Atmung und Ausdauer am Berg

Achttausender-Bergsteigerin Alix von Melle: Zu ihrer Taktik gehört neben ausreichender Akklimatisierung auch die Atemtechnik. Foto: Alix von Melle

Entscheidend für die Leistungsfähigkeit beim Ausdauersport ist die maximale Sauerstoffaufnahmekapazität (VO2max). Diese wiederum hängt von der Leistungsfähigkeit unseres Herz-Kreislauf-Systems und unserer Atemorgane ab. Hier kommt die Atemtechnik ins Spiel: Die bewusste Mehratmung (Hyperventilation) ist der Schlüssel zum Erfolg. Aktives Ausatmen von Kohlendioxid erhöht den Sauerstoffdruck in den Lungenbläschen, dadurch verbessert sich die Sauerstoffversorgung im gesamten Organismus. Eine besonders große Rolle spielt die Atmung beim Höhenbergsteigen, weil der Sauerstoffgehalt in der Luft mit steigender Höhe rapide abnimmt. Bereits auf einer Höhe von fünftausend Metern beträgt der Sauerstoffpartialdruck der Umgebungsluft nur noch halb so viel wie auf Meereshöhe. Aber auch schon ab etwa 1500 Meter Höhe reagiert der Körper auf den Sauerstoffmangel automatisch mit einem Anstieg der Atemfrequenz. Wichtig ist dabei: Die erhöhte Atemfrequenz sollte den Schrittrhythmus regeln, nicht umgekehrt!

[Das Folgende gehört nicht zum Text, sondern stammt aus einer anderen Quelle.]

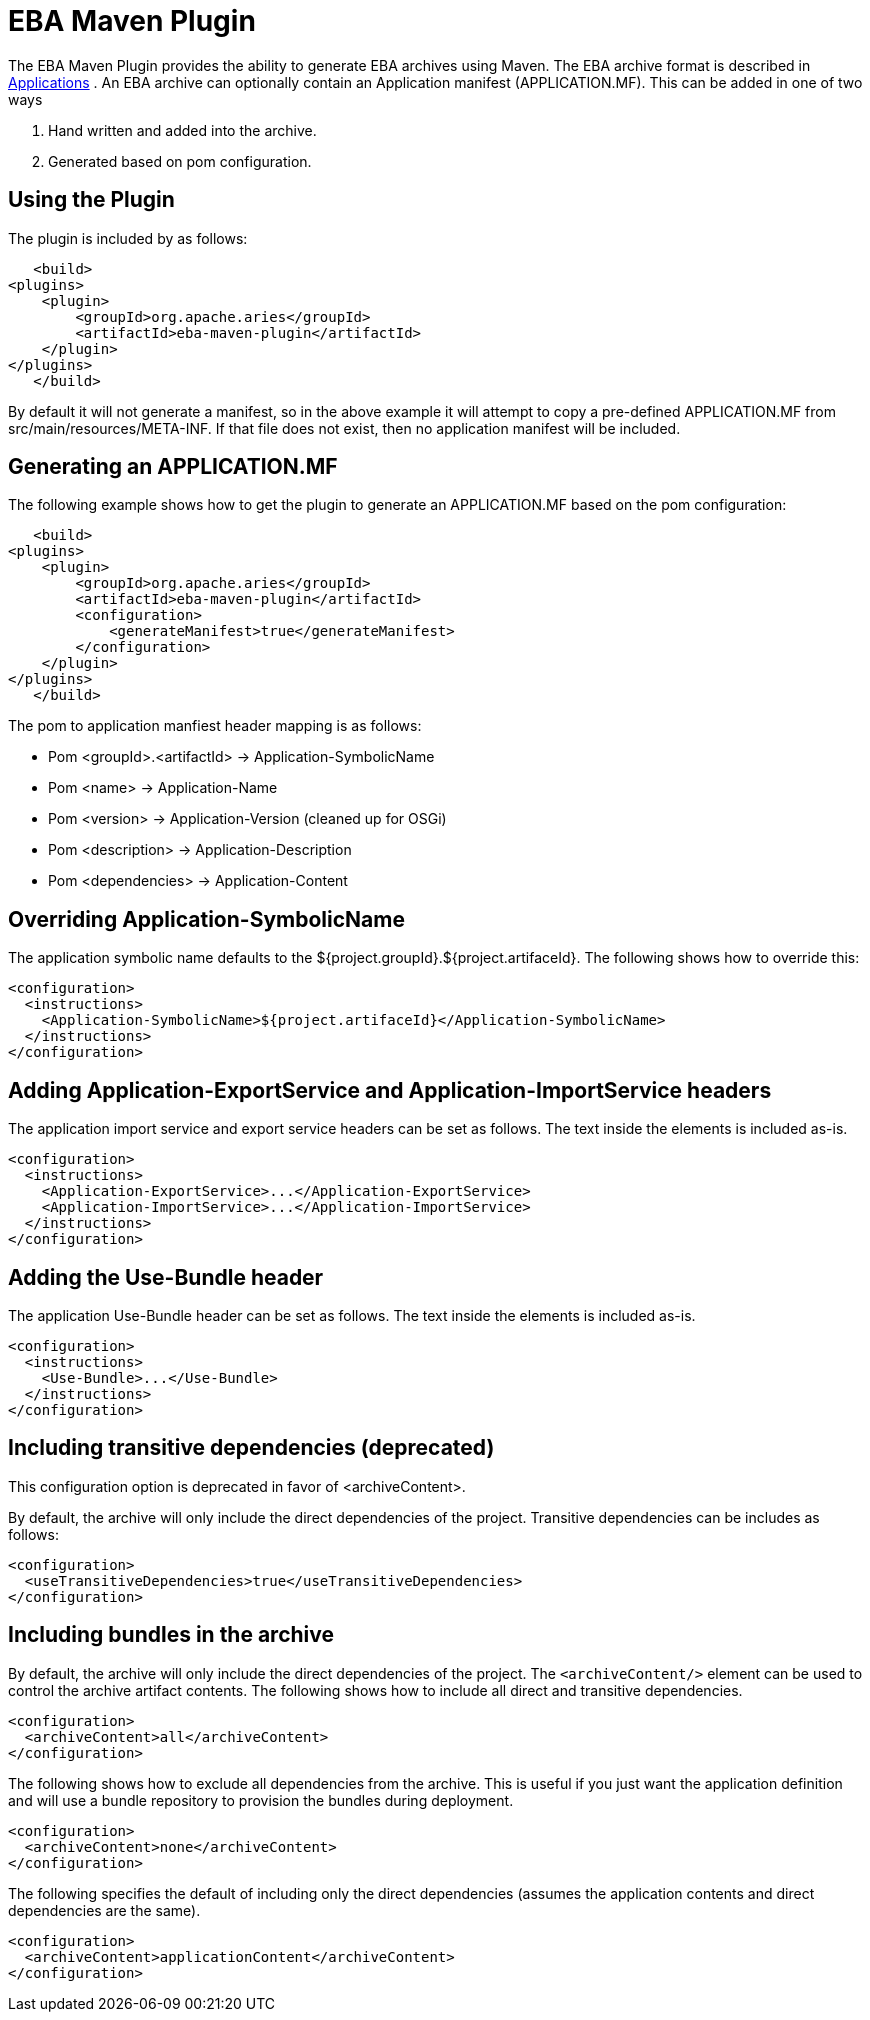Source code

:= EBA Maven Plugin

The EBA Maven Plugin provides the ability to generate EBA archives using Maven.
The EBA archive format is described in link:applications.html[Applications] .  An EBA archive can optionally contain an Application manifest (APPLICATION.MF).
This can be added in one of two ways

. Hand written and added into the archive.
. Generated based on pom configuration.

== Using the Plugin

The plugin is included by as follows:

     <build>
 	<plugins>
 	    <plugin>
 		<groupId>org.apache.aries</groupId>
 		<artifactId>eba-maven-plugin</artifactId>
 	    </plugin>
 	</plugins>
     </build>

By default it will not generate a manifest, so in the above example it will attempt to copy a pre-defined APPLICATION.MF from src/main/resources/META-INF.
If that file does not exist, then no application manifest will be included.

== Generating an APPLICATION.MF

The following example shows how to get the plugin to generate an APPLICATION.MF based on the pom configuration:

     <build>
 	<plugins>
 	    <plugin>
 		<groupId>org.apache.aries</groupId>
 		<artifactId>eba-maven-plugin</artifactId>
 		<configuration>
 		    <generateManifest>true</generateManifest>
 		</configuration>
 	    </plugin>
 	</plugins>
     </build>

The pom to application manfiest header mapping is as follows:

* Pom <groupId>.<artifactId> \-> Application-SymbolicName
* Pom <name> \-> Application-Name
* Pom <version> \-> Application-Version (cleaned up for OSGi)
* Pom <description> \-> Application-Description
* Pom <dependencies> \-> Application-Content

== Overriding Application-SymbolicName

The application symbolic name defaults to the ${project.groupId}.${project.artifaceId}.
The following shows how to override this:

 <configuration>
   <instructions>
     <Application-SymbolicName>${project.artifaceId}</Application-SymbolicName>
   </instructions>
 </configuration>

== Adding Application-ExportService and Application-ImportService headers

The application import service and export service headers can be set as follows.
The text inside the elements is included as-is.

 <configuration>
   <instructions>
     <Application-ExportService>...</Application-ExportService>
     <Application-ImportService>...</Application-ImportService>
   </instructions>
 </configuration>

== Adding the Use-Bundle header

The application Use-Bundle header can be set as follows.
The text inside the elements is included as-is.

 <configuration>
   <instructions>
     <Use-Bundle>...</Use-Bundle>
   </instructions>
 </configuration>

== Including transitive dependencies (deprecated)

This configuration option is deprecated in favor of <archiveContent>.

By default, the archive will only include the direct dependencies of the project.
Transitive dependencies can be includes as follows:

 <configuration>
   <useTransitiveDependencies>true</useTransitiveDependencies>
 </configuration>

== Including bundles in the archive

By default, the archive will only include the direct dependencies of the project.
The `<archiveContent/>` element can be used to control the archive artifact contents.
The following shows how to include all direct and transitive dependencies.

 <configuration>
   <archiveContent>all</archiveContent>
 </configuration>

The following shows how to exclude all dependencies from the archive.
This is useful if you just want the application definition and will use a bundle repository to provision the bundles during deployment.

 <configuration>
   <archiveContent>none</archiveContent>
 </configuration>

The following specifies the default of including only the direct dependencies (assumes the application contents and direct dependencies are the same).

 <configuration>
   <archiveContent>applicationContent</archiveContent>
 </configuration>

Je nach Höhe, Steilheit des Geländes und Akklimatisationszustand sollten wir (bis etwa 5000 Meter Höhe) zwischen den beiden folgenden Schrittrhythmen wählen können:

  • Ein Schritt Einatmen – Zwei Schritte Ausatmen (Akklimatisation)

  • Ein Schritt Einatmen – Ein Schritt Ausatmen

In unschwierigem Gelände ist dieser Rhythmus mit etwas Übung bei geschlossenem Mund, also reiner Nasenatmung, bis zu etwa 5000 Meter Höhe möglich. Wird das Gelände steiler oder schwieriger, muss das Schritttempo entsprechend verlangsamt werden, um auch in Steilstücken weitergehen zu können, statt immer wieder stehenbleiben und nachatmen zu müssen. Im noch nicht ausreichend akklimatisierten Zustand und in extremen Höhen gibt es in schwierigen Passagen eine weitere wirksame Methode: Bewusst forciert atmen, das heißt durch den offenen Mund heftig und möglichst tief ein- und kräftig ausatmen.

Und was beim Höhenbergsteigen gut funktioniert, kann auch in den moderaten Höhenlagen der Alpen nicht schaden.